So you run naked during the time of the master rebuild? — The only sensible solution is to run two slaves at least, IMHO. — I haven't looked, but do you promote that?
Actually, that will be a recommended config for replica sets. Most of our slides already show 3 replicas per set.
Also, most people have backups so its not really "running naked". See http://www.mongodb.org/display/DOCS/Backups for a few ways to backup mongodb. With LVM/EBS/ZFS or any other snapshotable filesystem, backups can be done almost instantly. With EBS you can even get an insta-slave from the snapshot.
the suggested default step 1 for MongoDB is to acquire 3 servers?
i mean, no other database suggests such a huge default configuration. even knowing that their datacenter can get hit by lightening and all a lot of large production sites don't even run with this kind of redundancy.
this seems like a pretty taxing workaround for not keeping an append-only transaction log.
No, it is a suggested configuration, not the suggested one.
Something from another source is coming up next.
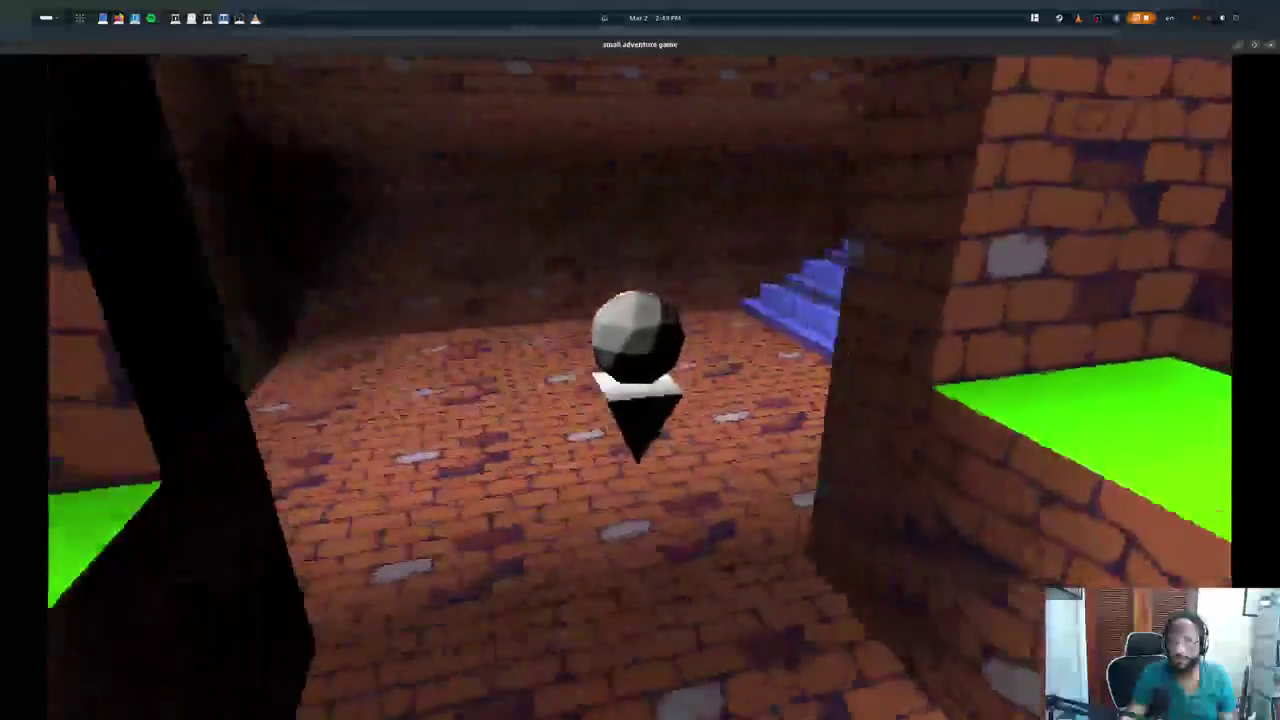
key("w")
And recommending three nodes is not that uncommon for distributed systems, because you cant have a quorum with only two nodes. Some users are more concerned with handling 10s or 100s of servers than having single-server durability.
That said, for most users two servers are fine. Other users don't need any replicas at all since they do a nightly dump from a stored source into mongodb, or they just take regular backups. There are many ways to achieve system-wide durability, not all of them require the database to be durable.
"the suggested default step 1 for MongoDB is to acquire 3 servers?"
At my previous job, we suffered a catastrophic RAID failure. The controller died while trying repair a degraded array. At this point, we valued the data enough that we weren't going to screw around with replacing the controller and restarting the recovery. The whole RAID array went out to DriveSavers, at the cost of several thousand dollars. Now, DriveSavers are really awesome folks, but my goal is to never do business with them again. :-)
After this incident, our policy was simple: If our data mattered, it had to be replicated.
A 3 server configuration is, admittedly, pretty high end: Even if one node is down, you still have redundancy. You can keep the remaining 2 nodes live while rebuilding the failed node.
I know lots of people who care _deeply_ about data integrity, but who keep their databases on a single server. I find this a bit mystifying: Even the most expensive hardware can die in ugly and unrecoverable ways. And RAID arrays are some of the biggest culprits: Their striping formats are usually undocumented and proprietary.